* _TEXTO EXTRAÍDO_:

Visto desde la economía del comportamiento
En el artículo anterior iniciamos un recorrido para repensar los sistemas de pensiones desde distintos enfoques económicos.
* Las opiniones expresadas en este artículo son responsabilidad del autor y no necesariamente representanla posición institucional del Centro de Evaluación para Intermediarios, S. C. y del Colegio Nacional deActuarios, A.C.
Mauricio G. Arredondo Fernández Cano / Director general, CEI marredondo@examencei.com.mx
El primero de ellos, quizá uno de los más reveladores, es la economía del comportamiento: una disciplina que estudia cómo decidimos en la vida real y por qué nuestras elecciones, incluidas las financieras, no siempre siguen la lógica de la racionalidad. La teoría económica clásica asumía que somos plenamente racionales y capaces de planear y calcular lo que más nos conviene. Sin embargo, la evidencia muestra lo contrario: en materia de pensiones solemos actuar en contra de nuestro propio interés. Queremos seguridad en la vejez, pero priorizamos el consumo inmediato; sabemos que ahorrar temprano es mejor, pero postergamos la acción. Esta contradicción se conoce como la paradoja de la racionalidad: aunque entendemos lo que debemos hacer, nuestras acciones no siempre reflejan este entendimiento.

* _PROBLEMA 1_:
Enumere cada uno de los supuestos sobre las personas que, según el texto extraído, asumía la teoría económica clásica.
* _PROBLEMA 2_:
¿Qué nombre recibe en el texto extraído la contradicción entre lo que entendemos que debemos hacer y lo que realmente hacemos?
* _PROBLEMA 3_:
Traduzca al inglés esta oración del texto extraído: "La teoría económica clásica asumía que somos plenamente racionales y capaces de planear y calcular lo que más nos conviene."

* _DATOS PARA REVISAR_:
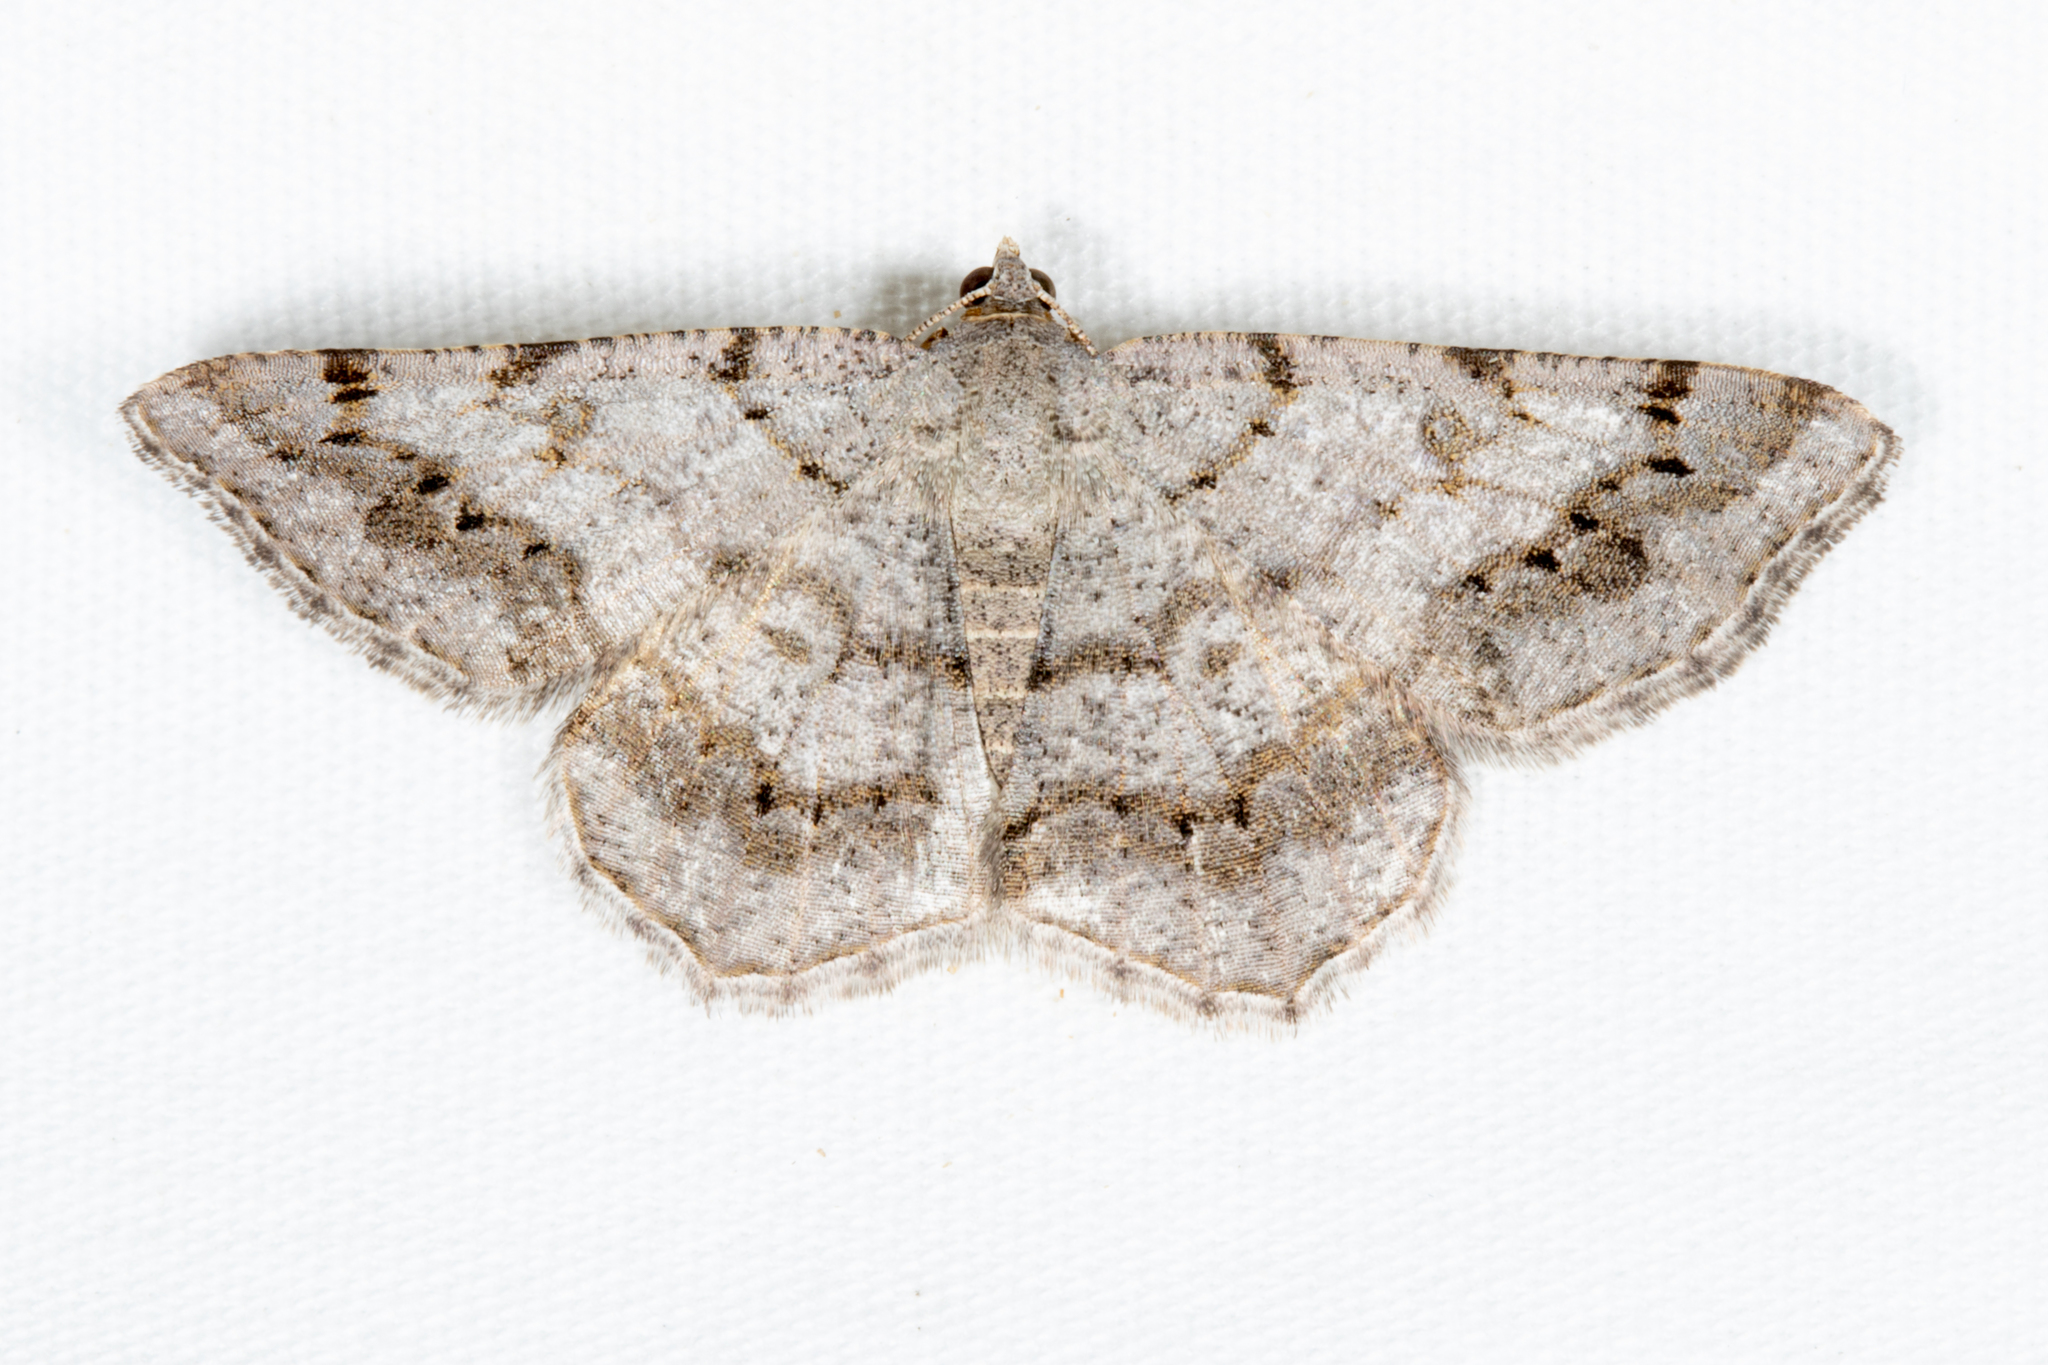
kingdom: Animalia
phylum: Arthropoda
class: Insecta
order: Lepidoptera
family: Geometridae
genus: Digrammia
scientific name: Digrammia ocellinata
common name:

* _ESPACIO DE RESPUESTA 1_:
- Que somos plenamente racionales.
- Que somos capaces de planear.
- Que somos capaces de calcular lo que más nos conviene.

* _ESPACIO DE RESPUESTA 2_:
Se conoce como la paradoja de la racionalidad.

* _ESPACIO DE RESPUESTA 3_:
Classical economic theory assumed that we are fully rational and capable of planning and calculating what is best for us.